(Beginning of Records supplied)

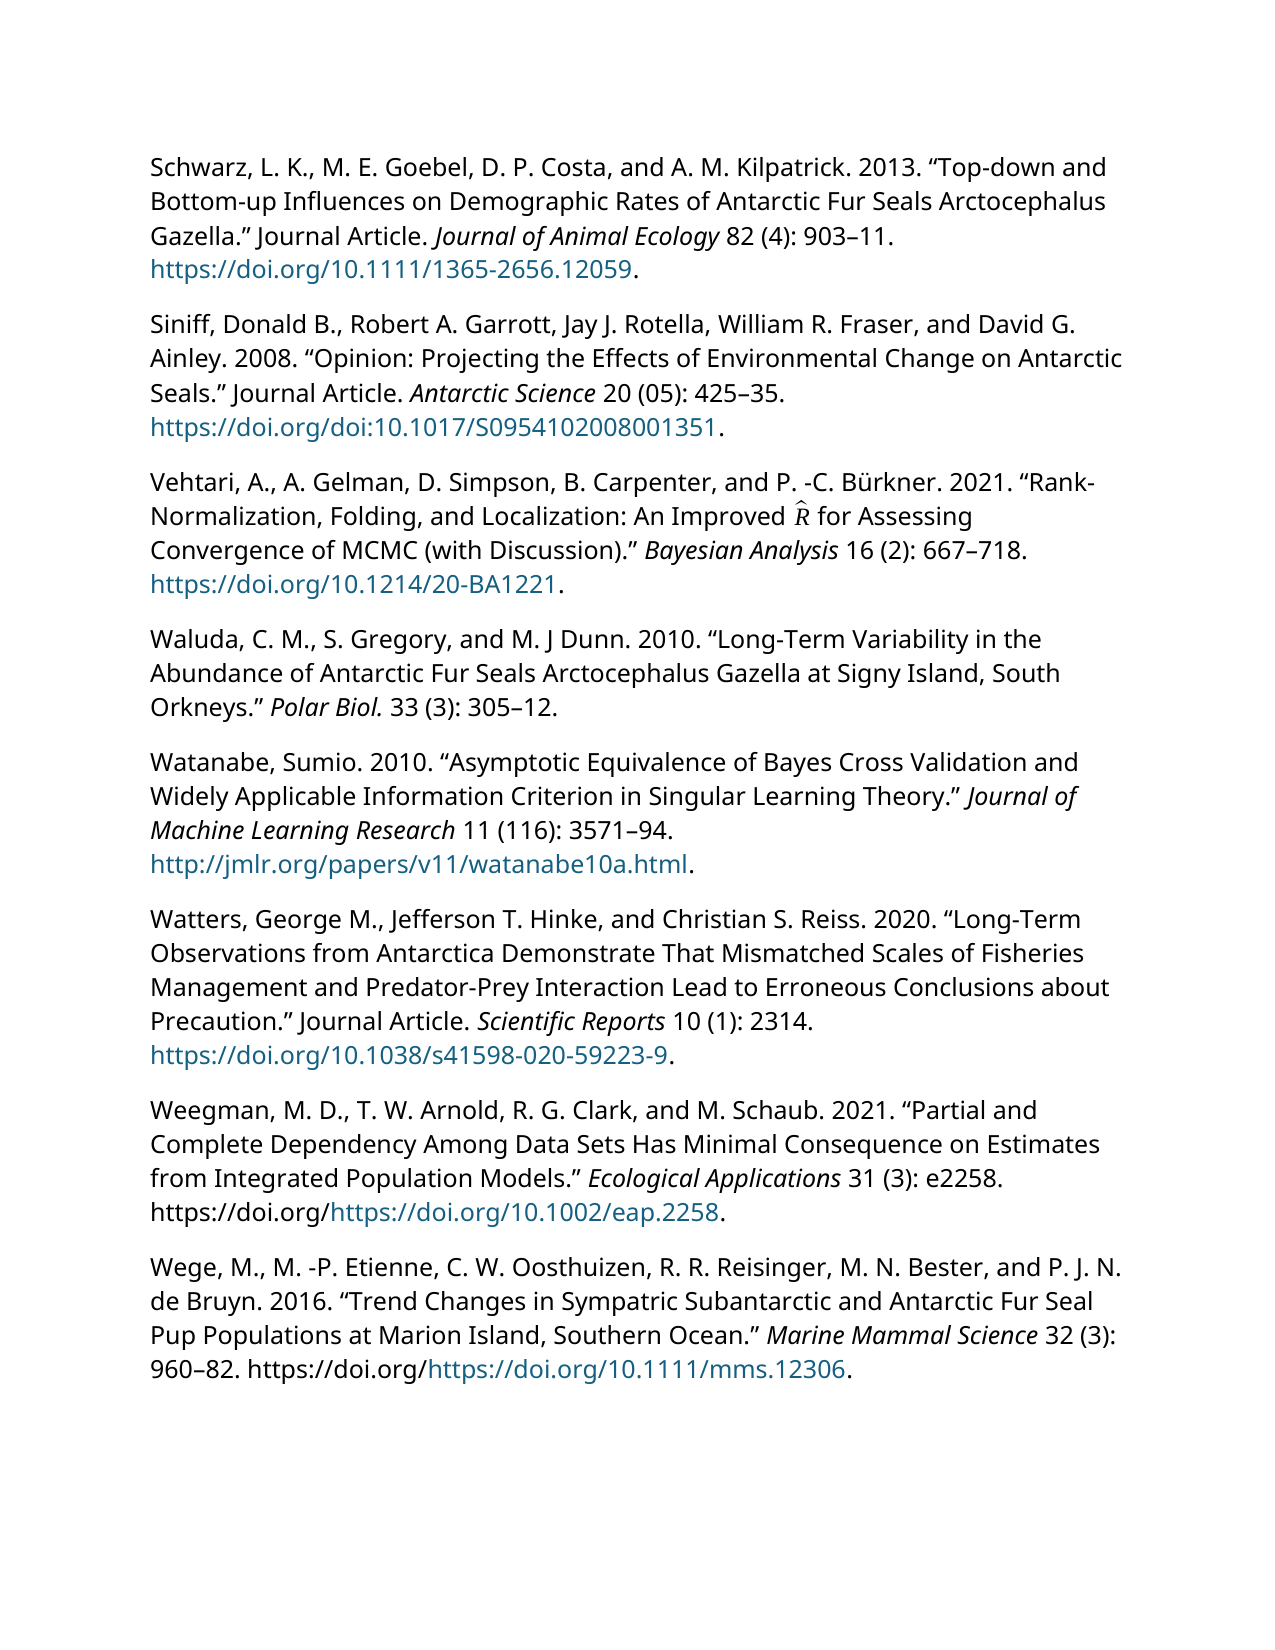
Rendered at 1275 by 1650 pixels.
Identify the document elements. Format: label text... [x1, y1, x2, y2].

text Watters, George M., Jefferson T. Hinke, and Christian S. Reiss. 2020. “Long-Term Observations from Antarctica Demonstrate That Mismatched Scales of Fisheries Management and Predator-Prey Interaction Lead to Erroneous Conclusions about Precaution.” Journal Article. Scientific Reports 10 (1): 2314. https://doi.org/10.1038/s41598-020-59223-9. [150, 901, 1125, 1072]
text Weegman, M. D., T. W. Arnold, R. G. Clark, and M. Schaub. 2021. “Partial and Complete Dependency Among Data Sets Has Minimal Consequence on Estimates from Integrated Population Models.” Ecological Applications 31 (3): e2258. https://doi.org/https://doi.org/10.1002/eap.2258. [150, 1092, 1125, 1229]
text Watanabe, Sumio. 2010. “Asymptotic Equivalence of Bayes Cross Validation and Widely Applicable Information Criterion in Singular Learning Theory.” Journal of Machine Learning Research 11 (116): 3571–94. http://jmlr.org/papers/v11/watanabe10a.html. [150, 744, 1125, 881]
text Vehtari, A., A. Gelman, D. Simpson, B. Carpenter, and P. -C. Bürkner. 2021. “Rank-Normalization, Folding, and Localization: An Improved for Assessing Convergence of MCMC (with Discussion).” Bayesian Analysis 16 (2): 667–718. https://doi.org/10.1214/20-BA1221. [150, 464, 1125, 600]
text Wege, M., M. -P. Etienne, C. W. Oosthuizen, R. R. Reisinger, M. N. Bester, and P. J. N. de Bruyn. 2016. “Trend Changes in Sympatric Subantarctic and Antarctic Fur Seal Pup Populations at Marion Island, Southern Ocean.” Marine Mammal Science 32 (3): 960–82. https://doi.org/https://doi.org/10.1111/mms.12306. [150, 1249, 1125, 1386]
text Schwarz, L. K., M. E. Goebel, D. P. Costa, and A. M. Kilpatrick. 2013. “Top-down and Bottom-up Influences on Demographic Rates of Antarctic Fur Seals Arctocephalus Gazella.” Journal Article. Journal of Animal Ecology 82 (4): 903–11. https://doi.org/10.1111/1365-2656.12059. [150, 150, 1125, 286]
text Waluda, C. M., S. Gregory, and M. J Dunn. 2010. “Long-Term Variability in the Abundance of Antarctic Fur Seals Arctocephalus Gazella at Signy Island, South Orkneys.” Polar Biol. 33 (3): 305–12. [150, 621, 1125, 723]
text Siniff, Donald B., Robert A. Garrott, Jay J. Rotella, William R. Fraser, and David G. Ainley. 2008. “Opinion: Projecting the Effects of Environmental Change on Antarctic Seals.” Journal Article. Antarctic Science 20 (05): 425–35. https://doi.org/doi:10.1017/S0954102008001351. [150, 307, 1125, 443]
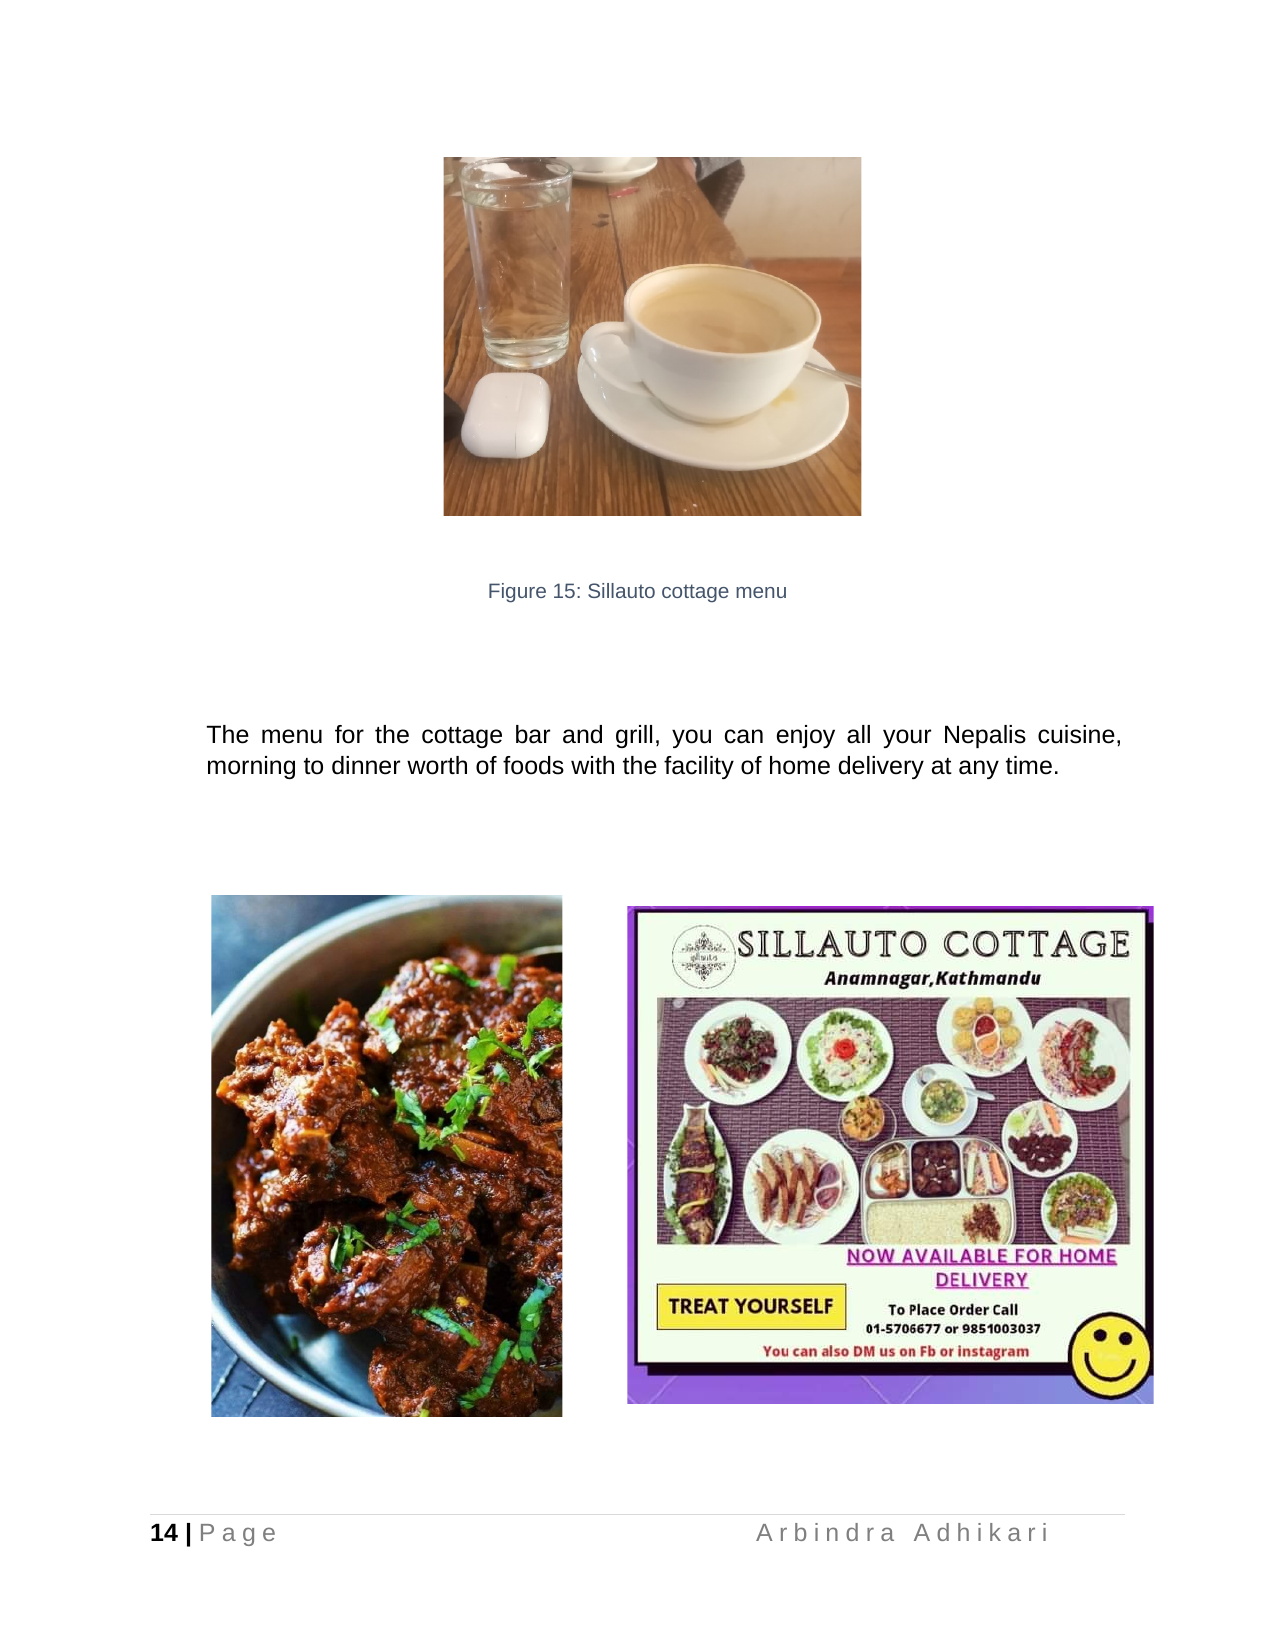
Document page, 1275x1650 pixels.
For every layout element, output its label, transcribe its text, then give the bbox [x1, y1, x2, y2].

picture [211, 895, 563, 1417]
picture [442, 157, 866, 518]
text The menu for the cottage bar and grill, you can enjoy all your Nepalis cuisine, morning to dinner worth of foods with the facility of home delivery at any time. [206, 719, 1125, 779]
picture [627, 906, 1154, 1404]
text Figure 15: Sillauto cottage menu [150, 579, 1125, 603]
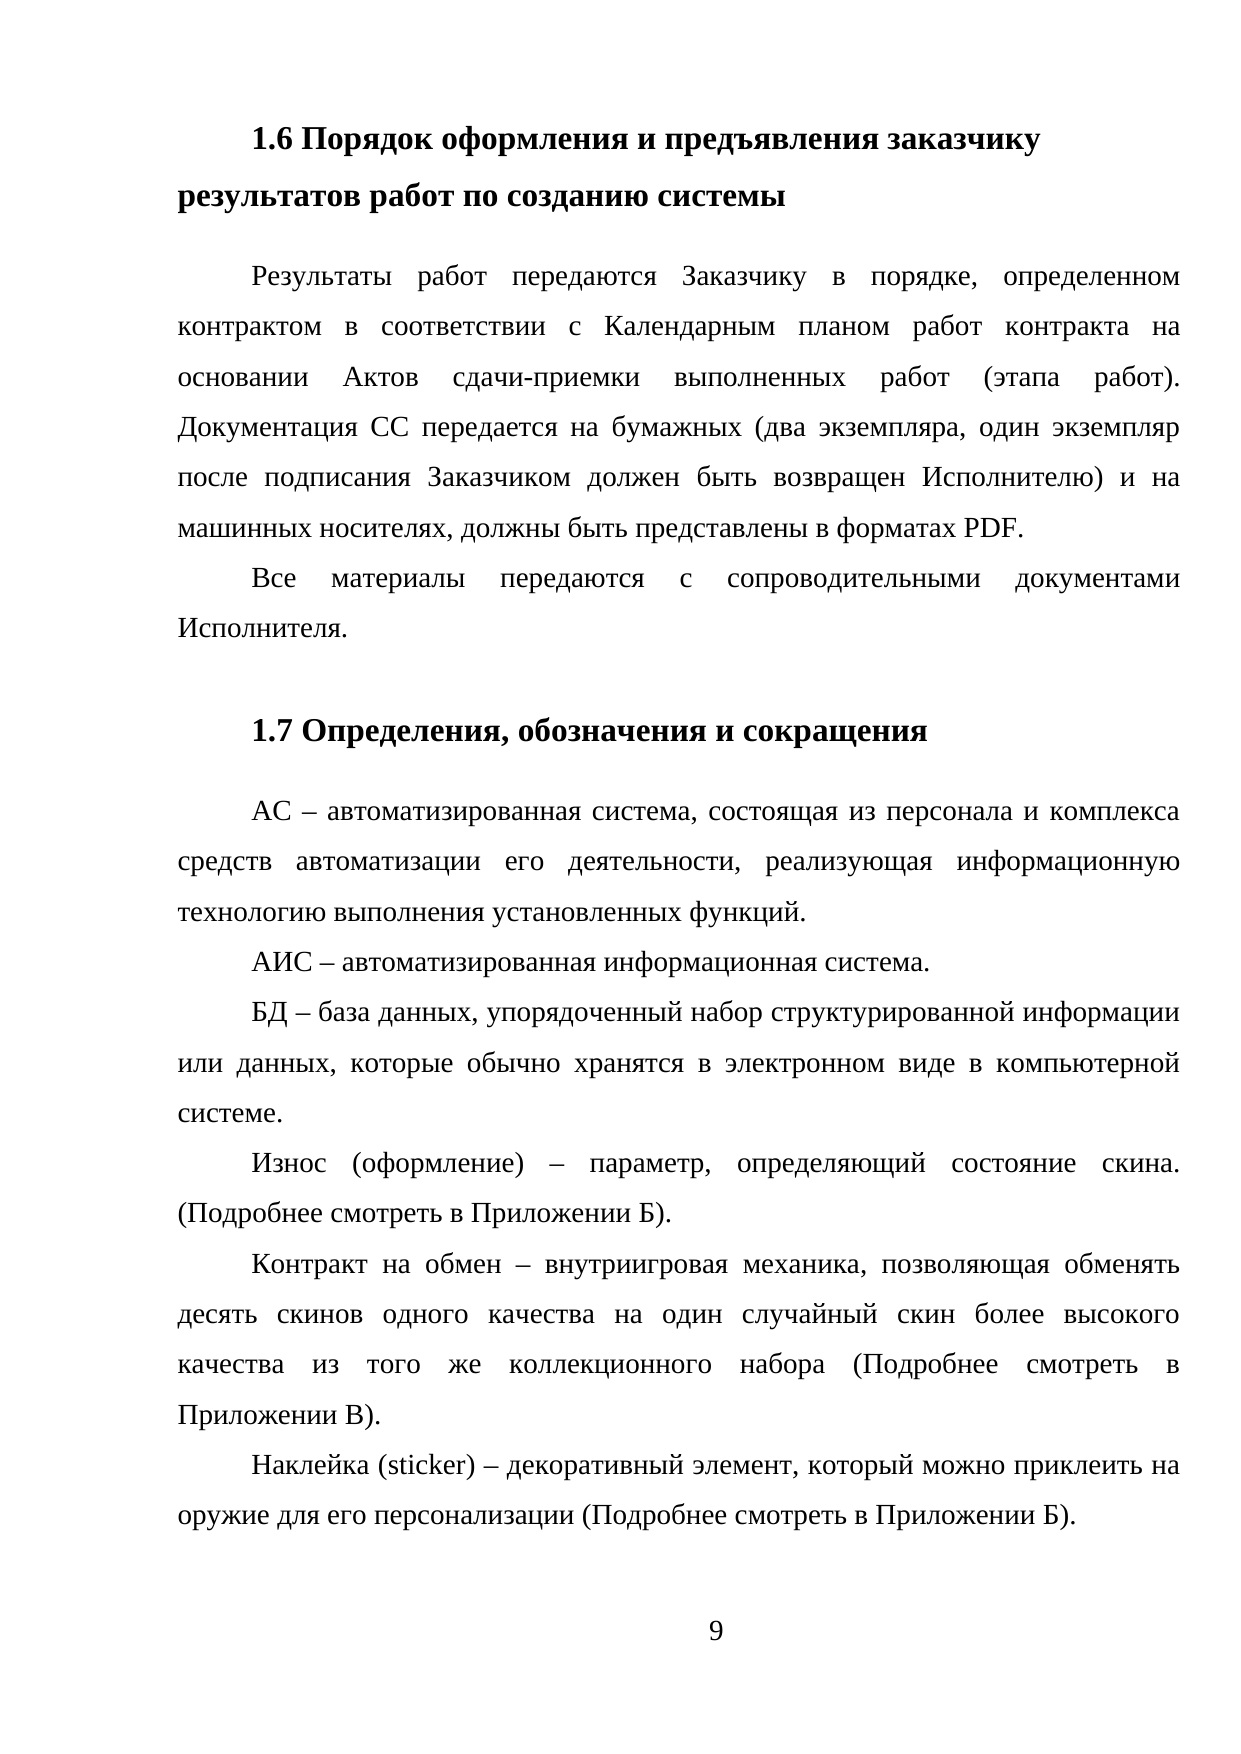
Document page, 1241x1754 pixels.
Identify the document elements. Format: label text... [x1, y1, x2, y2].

text АС – автоматизированная система, состоящая из персонала и комплекса средств автоматизации его деятельности, реализующая информационную технологию выполнения установленных функций. [177, 793, 1181, 927]
text Износ (оформление) – параметр, определяющий состояние скина. (Подробнее смотреть в Приложении Б). [177, 1145, 1181, 1229]
text Все материалы передаются с сопроводительными документами Исполнителя. [177, 560, 1181, 644]
subtitle 1.7 Определения, обозначения и сокращения [177, 711, 1181, 749]
text Наклейка (sticker) – декоративный элемент, который можно приклеить на оружие для его персонализации (Подробнее смотреть в Приложении Б). [177, 1447, 1181, 1531]
text Контракт на обмен – внутриигровая механика, позволяющая обменять десять скинов одного качества на один случайный скин более высокого качества из того же коллекционного набора (Подробнее смотреть в Приложении В). [177, 1246, 1181, 1430]
text АИС – автоматизированная информационная система. [177, 944, 1181, 978]
subtitle 1.6 Порядок оформления и предъявления заказчику результатов работ по созданию системы [177, 118, 1181, 214]
text Результаты работ передаются Заказчику в порядке, определенном контрактом в соответствии с Календарным планом работ контракта на основании Актов сдачи-приемки выполненных работ (этапа работ). Документация СС передается на бумажных (два экземпляра, один экземпляр после подписания Заказчиком должен быть возвращен Исполнителю) и на машинных носителях, должны быть представлены в форматах PDF. [177, 258, 1181, 543]
text БД – база данных, упорядоченный набор структурированной информации или данных, которые обычно хранятся в электронном виде в компьютерной системе. [177, 994, 1181, 1128]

(End of Records supplied)

If a line in the records contains the word "система", copy it out.

text АС – автоматизированная система, состоящая из персонала и комплекса средств автоматизации его деятельности, реализующая информационную технологию выполнения установленных функций. [177, 793, 1181, 927]
text АИС – автоматизированная информационная система. [177, 944, 1181, 978]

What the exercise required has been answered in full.